- _TASKS TO CARRY OUT_:
**A.** Answer these from the poet's biography:
(i) In what city was she born?
(ii) Which university granted her master's and doctoral degrees?
(iii) In which country did she hold her Fulbright Study Grant?
**B.** According to the poet's biography, what do the Witter Bynner Foundation Grant, the NEA Fellowship in Translation, and the Bunting Institute of Radcliffe College Fellowship have in common? Answer in one to three sentences.
[Opening SOURCE PASSAGE section]
American poet (born 1949)

Carolyne Wright (born in 1949, in Bellingham, Washington) is an American poet.

==Life==
She studied at Seattle University, New York University, and graduated from Syracuse University with master's and doctoral degrees.

She has held visiting creative writing posts at Radcliffe College, Sweet Briar College, Emory University, University of Wyoming, University of Miami, Oklahoma State University, University of Central Oklahoma, University of Oklahoma, The College of Wooster, and Cleveland State University.

She is translation editor of Artful Dodge. Her work appeared in AGNI, Artful Dodge, Hotel Amerika, Hunger Mountain, Iowa Review, Michigan Quarterly Review, New England Review, New Orleans Review, North American Review, Poetry, Poets & Writers, Southern Review.

From 2004 to 2008, she served on the board of directors of the Association of Writers & Writing Programs (AWP).
Since 2005, she teaches at the Whidbey Writers Workshop.
In 2008, she is Thornton Poet in Residence at Lynchburg College, and Distinguished Northwest Poet at Seattle University.
She lives in Seattle.

==Awards==
- Writing Fellow at the Fine Arts Work Center
- Vermont Studio Center Fellowship
- Yaddo Fellowship
- Fulbright Study Grant in Chile, during the presidency of Salvador Allende
- Indo-U.S. Subcommission and Fulbright Senior Research fellowships in Calcutta and Dhaka, Bangladesh
- Witter Bynner Foundation Grant, for A Bouquet of Roses on the Burning Ground
- NEA Fellowship in Translation, for A Bouquet of Roses on the Burning Ground
- Bunting Institute of Radcliffe College Fellowship, for A Bouquet of Roses on the Burning Ground
- Alice Fay di Castagnola Award from the Poetry Society of America, for A Change of Maps
- 2007 Independent Book Publishers Bronze Award for Poetry, for A Change of Maps
- Blue Lynx Prize
- Oklahoma Book Award in Poetry
- 2001 American Book Award from the Before Columbus Foundation.
- PEN/Jerard Fund Award and the Crossing Boundaries Award from International Quarterly for The Road to Isla Negra

==Works==
- Masquerade (Lost Horse Press, 2021)
[Closing SOURCE PASSAGE section]
[Opening RECORDED INFORMATION section]
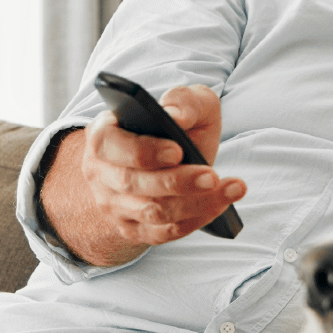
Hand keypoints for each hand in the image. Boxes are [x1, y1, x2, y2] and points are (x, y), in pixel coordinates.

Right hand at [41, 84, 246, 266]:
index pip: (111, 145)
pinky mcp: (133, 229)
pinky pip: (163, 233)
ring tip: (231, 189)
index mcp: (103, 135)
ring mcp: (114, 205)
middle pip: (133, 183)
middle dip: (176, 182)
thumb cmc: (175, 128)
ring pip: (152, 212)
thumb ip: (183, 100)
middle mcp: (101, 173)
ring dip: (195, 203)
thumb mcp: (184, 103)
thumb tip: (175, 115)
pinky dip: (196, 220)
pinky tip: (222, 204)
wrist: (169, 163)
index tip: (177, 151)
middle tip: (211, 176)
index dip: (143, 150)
[Closing RECORDED INFORMATION section]
[Opening RECORDED INFORMATION section]
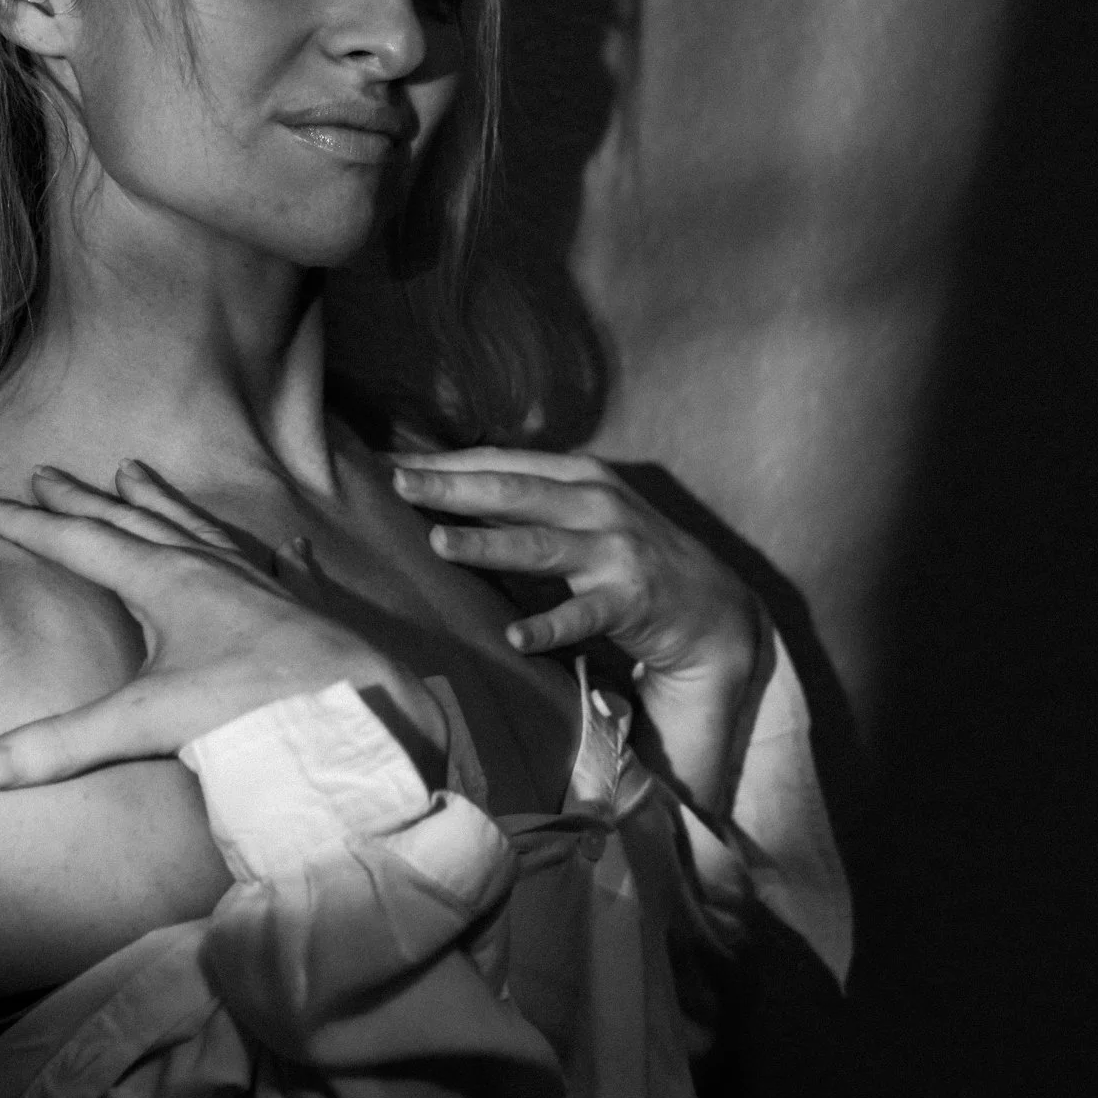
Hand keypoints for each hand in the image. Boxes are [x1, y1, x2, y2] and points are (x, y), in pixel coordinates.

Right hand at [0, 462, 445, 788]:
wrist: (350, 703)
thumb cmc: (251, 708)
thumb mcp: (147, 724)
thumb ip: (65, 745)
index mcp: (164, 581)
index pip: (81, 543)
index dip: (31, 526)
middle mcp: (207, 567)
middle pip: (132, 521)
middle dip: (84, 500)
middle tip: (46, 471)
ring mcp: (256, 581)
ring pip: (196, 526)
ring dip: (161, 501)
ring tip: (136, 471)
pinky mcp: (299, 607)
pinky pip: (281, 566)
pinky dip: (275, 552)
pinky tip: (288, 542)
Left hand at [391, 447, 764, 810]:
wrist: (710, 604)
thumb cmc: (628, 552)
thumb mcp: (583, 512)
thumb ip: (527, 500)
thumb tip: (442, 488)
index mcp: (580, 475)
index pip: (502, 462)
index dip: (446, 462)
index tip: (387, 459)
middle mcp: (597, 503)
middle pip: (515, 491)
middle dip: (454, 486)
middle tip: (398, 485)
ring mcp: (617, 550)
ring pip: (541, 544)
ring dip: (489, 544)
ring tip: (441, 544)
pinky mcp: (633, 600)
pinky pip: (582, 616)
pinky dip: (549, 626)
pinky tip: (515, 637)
[Closing RECORDED INFORMATION section]
- _SOLVED TASKS_:
**A.**
(i) Bellingham, Washington
(ii) Syracuse University
(iii) Chile

**B.** All three were awarded for the same work, A Bouquet of Roses on the Burning Ground.